O que queremos dizer é que o que tem sido feito até agora significa um avanço em relação à problemática da LER/DORT, já reconhecida como uma doença decorrente

do trabalho, mas ainda é insuficiente para mudar a realidade de trabalhadores em situações de trabalho, entre as quais estão as inúmeras centrais de atendimento. Nessa queda de braço entre as empresas, os sindicatos e as instâncias como o MPT, quem tem se visto em desvantagem são os trabalhadores que, muitas vezes, retornam para a sociedade adoecidos e desacreditados, muitos deles extremamente jovens e “qualificados”. Nas palavras do sindicalista Alberto: “O trabalhador sujeito a adoecer novamente é descartado para ser um problema a menos na empresa (...) é uma ‘mera peça de reposição’[...]”. O que este ex-dirigente sindical aponta é o descompromisso por parte das empresas para com a saúde de seus trabalhadores no sentido de que, enquanto puderem trabalhar possibilitando lucros, eles têm algum valor para a empresa, mas, à medida que adoecem, passam a ser um problema e, como tal, precisam ser descartados.
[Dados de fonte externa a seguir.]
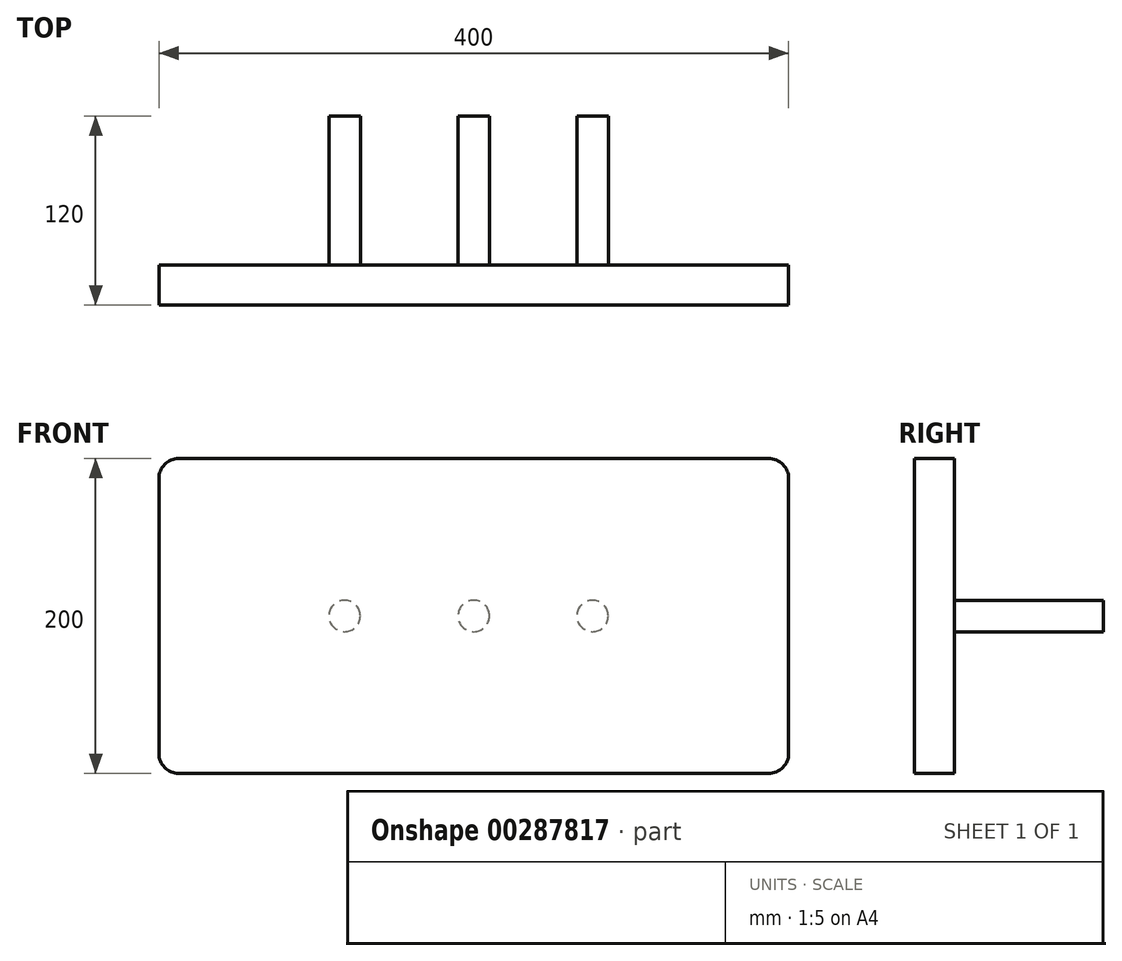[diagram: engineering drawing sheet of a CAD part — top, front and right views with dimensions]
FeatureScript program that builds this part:
annotation { "Feature Type Name" : "Feature", "Feature Type Description" : "" }
export const myFeature = defineFeature(function(context is Context, id is Id, definition is map)
    precondition{}
    {
        {
            var Q0;
            Q0=qCreatedBy(makeId("Front.planeOp"),FACE);
            var sketch = newSketch(context, id + "F0", { "sketchPlane" : qUnion([Q0])});
            skLineSegment(sketch, "E0.bottom", {"start": v(200, 100) * mm, "end": v(-200, 100) * mm});
            skLineSegment(sketch, "E0.top", {"start": v(200, -100) * mm, "end": v(-200, -100) * mm});
            skLineSegment(sketch, "E0.left", {"start": v(200, 100) * mm, "end": v(200, -100) * mm});
            skLineSegment(sketch, "E0.right", {"start": v(-200, 100) * mm, "end": v(-200, -100) * mm});
            skPoint(sketch, "E0.middle", {"position": v(0, 0) * mm});
            skSolve(sketch);
        }
        {
            var Q0;
            Q0=makeQuery(id+"F0.imprint","IMPRINT",FACE,{"disambiguationData":[TD([[makeQuery(id+"F0.imprint","IMPRINT",EDGE,{"derivedFrom":sQuery(id+"F0.wireOp",EDGE,"E0.bottom")}),1.0]])]});
            extrude(context, id + "F1", {"entities" : qUnion([Q0]), "depth" : 25.4 * mm});
        }
        {
            var Q0;
            Q0=makeQuery(id+"F1.opExtrude","CAP_FACE",FACE,{"disambiguationData":[OSD([sQuery(id+"F0.wireOp",EDGE,"E0.bottom"),sQuery(id+"F0.wireOp",EDGE,"E0.top"),sQuery(id+"F0.wireOp",EDGE,"E0.left"),sQuery(id+"F0.wireOp",EDGE,"E0.right")])],"isStart":false});
            var sketch = newSketch(context, id + "F2", { "sketchPlane" : qUnion([Q0])});
            skCircle(sketch, "E1", {"center": v(0, 0) * mm, "radius": 10 * mm});
            skCircle(sketch, "E2", {"center": v(-82.03, 0) * mm, "radius": 10 * mm});
            skCircle(sketch, "E3", {"center": v(75.47, 0) * mm, "radius": 10 * mm});
            skSolve(sketch);
        }
        {
            var Q0;
            Q0=makeQuery(id+"F1.opExtrude","SWEPT_EDGE",EDGE,{"disambiguationData":[OSD([sQuery(id+"F0.wireOp",EDGE,"E0.top"),sQuery(id+"F0.wireOp",EDGE,"E0.right")])]});
            var Q1;
            Q1=makeQuery(id+"F1.opExtrude","SWEPT_EDGE",EDGE,{"disambiguationData":[OSD([sQuery(id+"F0.wireOp",EDGE,"E0.top"),sQuery(id+"F0.wireOp",EDGE,"E0.left")])]});
            var Q2;
            Q2=makeQuery(id+"F1.opExtrude","SWEPT_EDGE",EDGE,{"disambiguationData":[OSD([sQuery(id+"F0.wireOp",EDGE,"E0.bottom"),sQuery(id+"F0.wireOp",EDGE,"E0.left")])]});
            fillet(context, id + "F3", {"entities" : qUnion([Q0, Q1, Q2]), "radius" : 12.7 * mm, "tangentPropagation" : true, "allowEdgeOverflow" : false});
        }
        {
            var Q0;
            Q0=makeQuery(id+"F1.opExtrude","SWEPT_EDGE",EDGE,{"disambiguationData":[OSD([sQuery(id+"F0.wireOp",EDGE,"E0.bottom"),sQuery(id+"F0.wireOp",EDGE,"E0.right")])]});
            fillet(context, id + "F4", {"entities" : qUnion([Q0]), "radius" : 12.7 * mm, "tangentPropagation" : true, "allowEdgeOverflow" : false});
        }
        {
            var Q0;
            Q0=makeQuery(id+"F2.imprint","IMPRINT",FACE,{"disambiguationData":[TD([[makeQuery(id+"F2.imprint","IMPRINT",EDGE,{"derivedFrom":sQuery(id+"F2.wireOp",EDGE,"E2")}),1.0]])]});
            var Q1;
            Q1=makeQuery(id+"F2.imprint","IMPRINT",FACE,{"disambiguationData":[TD([[makeQuery(id+"F2.imprint","IMPRINT",EDGE,{"derivedFrom":sQuery(id+"F2.wireOp",EDGE,"E1")}),1.0]])]});
            var Q2;
            Q2=makeQuery(id+"F2.imprint","IMPRINT",FACE,{"disambiguationData":[TD([[makeQuery(id+"F2.imprint","IMPRINT",EDGE,{"derivedFrom":sQuery(id+"F2.wireOp",EDGE,"E3")}),1.0]])]});
            extrude(context, id + "F5", {"entities" : qUnion([Q0, Q1, Q2]), "operationType" : NewBodyOperationType.ADD, "oppositeDirection" : true, "depth" : 120 * mm});
        }
    });
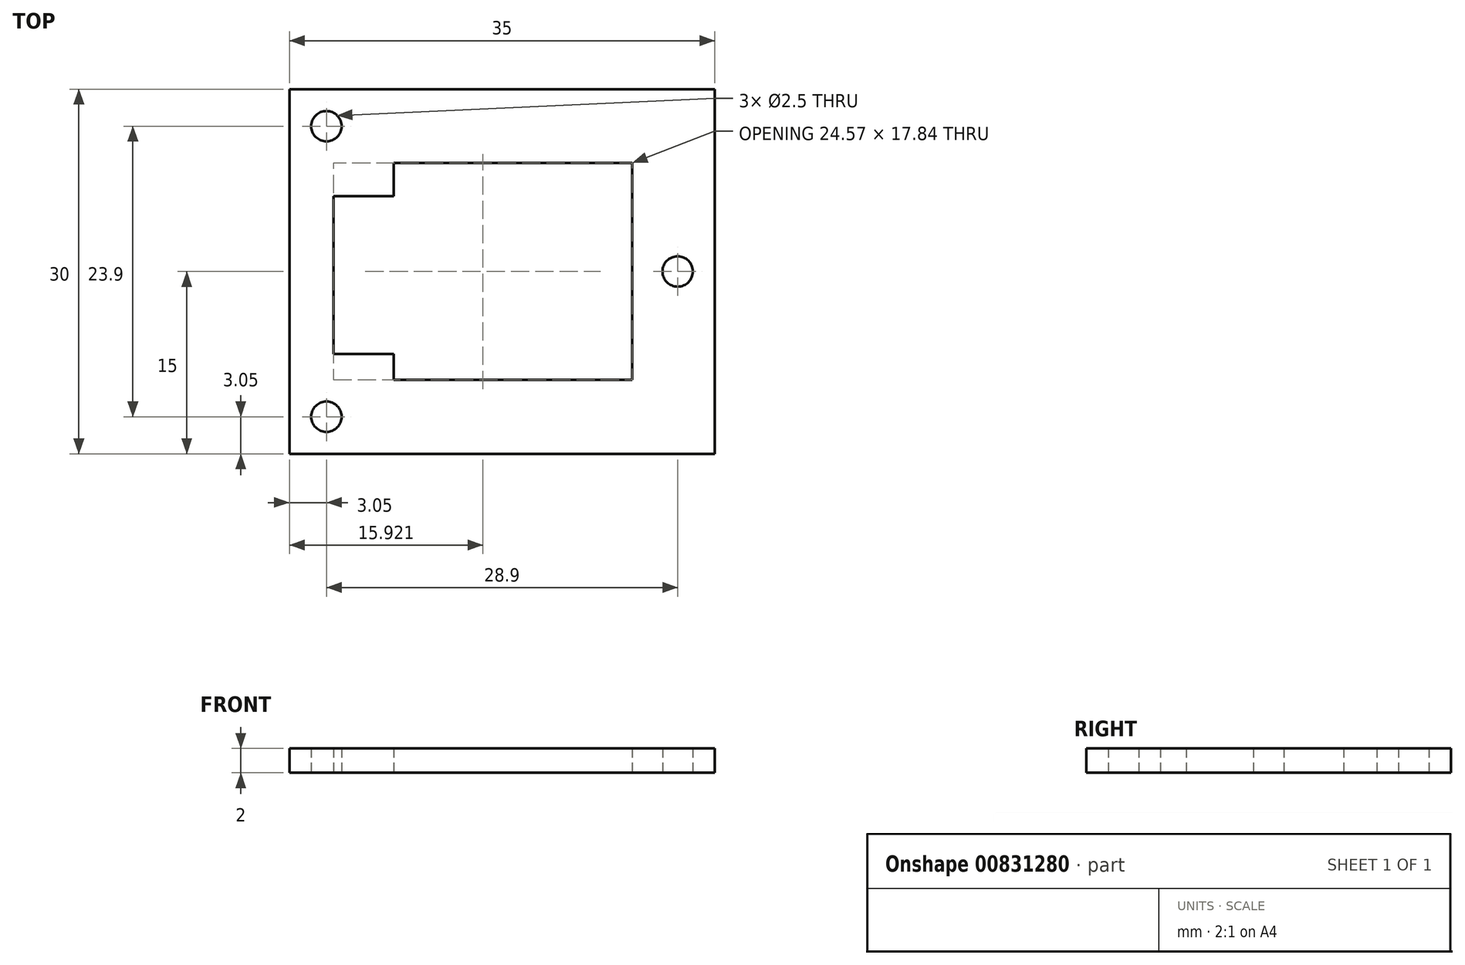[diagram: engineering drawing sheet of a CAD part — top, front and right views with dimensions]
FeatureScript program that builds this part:
annotation { "Feature Type Name" : "Feature", "Feature Type Description" : "" }
export const myFeature = defineFeature(function(context is Context, id is Id, definition is map)
    precondition{}
    {
        {
            var Q0;
            Q0=qCreatedBy(makeId("Top.planeOp"),FACE);
            var sketch = newSketch(context, id + "F0", { "sketchPlane" : qUnion([Q0])});
            skLineSegment(sketch, "E0.bottom", {"start": v(17.5, 15) * mm, "end": v(-17.5, 15) * mm});
            skLineSegment(sketch, "E0.top", {"start": v(17.5, -15) * mm, "end": v(-17.5, -15) * mm});
            skLineSegment(sketch, "E0.left", {"start": v(17.5, 15) * mm, "end": v(17.5, -15) * mm});
            skLineSegment(sketch, "E0.right", {"start": v(-17.5, 15) * mm, "end": v(-17.5, -15) * mm});
            skPoint(sketch, "E0.middle", {"position": v(0, 0) * mm});
            skCircle(sketch, "E1", {"center": v(-14.45, 11.95) * mm, "radius": 1.25 * mm});
            skCircle(sketch, "E2", {"center": v(-14.45, -11.95) * mm, "radius": 1.25 * mm});
            skCircle(sketch, "E3", {"center": v(14.45, 0) * mm, "radius": 1.25 * mm});
            skLineSegment(sketch, "E4.bottom", {"start": v(8.92, 8.92) * mm, "end": v(-8.92, 8.92) * mm});
            skLineSegment(sketch, "E4.top", {"start": v(8.92, -8.92) * mm, "end": v(-8.92, -8.92) * mm});
            skLineSegment(sketch, "E4.left", {"start": v(8.92, 8.92) * mm, "end": v(8.92, -8.92) * mm});
            skLineSegment(sketch, "E4.right", {"start": v(-8.92, 8.92) * mm, "end": v(-8.92, -8.92) * mm});
            skLineSegment(sketch, "E5", {"start": v(-8.92, 6.19) * mm, "end": v(-13.86, 6.19) * mm});
            skLineSegment(sketch, "E6", {"start": v(-13.86, 6.19) * mm, "end": v(-13.86, -6.78) * mm});
            skLineSegment(sketch, "E7", {"start": v(-13.86, -6.78) * mm, "end": v(-8.92, -6.78) * mm});
            skLineSegment(sketch, "E8", {"start": v(8.92, 8.92) * mm, "end": v(10.7, 8.92) * mm});
            skLineSegment(sketch, "E9", {"start": v(8.92, -8.92) * mm, "end": v(10.7, -8.92) * mm});
            skLineSegment(sketch, "E10", {"start": v(10.7, 8.92) * mm, "end": v(10.7, -8.92) * mm});
            skSolve(sketch);
        }
        {
            var Q0;
            Q0=qSketchRegion(id+"F0",true);
            extrude(context, id + "F1", {"entities" : qUnion([Q0]), "depth" : 2 * mm, "offsetDistance" : 25.4 * mm});
        }
    });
Por serem consideradas “meras peças de reposição” pelas empresas, os atendentes não são alvo de políticas internas que preservem sua força de trabalho. Ao contrário, são vistos como um “produto” a ser consumido avidamente e depois facilmente descartado, visto se tratar de uma mão-de-obra abundante, ou nas palavras de Alberto, “batalhão de reserva”. Adoecidos, esses atendentes se tornam “sucatas humanas”, muitas vezes, jovens e qualificados, porém com sua força de trabalho comprometida.

O termo “sucata humana” nos pareceu apropriado para designar esses profissionais adoecidos, pois encarnam com muita propriedade a descartabilidade a que estão sujeitos. Além disso, utiliza-se, normalmente, o termo “sucata” quando um objeto deixou de ter valor, de ser importante, quando se torna “ferro-velho” e passa a ter uma estimativa de preço consideravelmente menor e a ficar na “reserva” à mercê de compradores. Fazendo uma analogia com os “nossos atendentes”, eles também ficam relegados à própria sorte, muitas vezes, sem amparo previdenciário e com dificuldade de se recolocar no mercado como se fossem, de fato, “sucatas humanas”.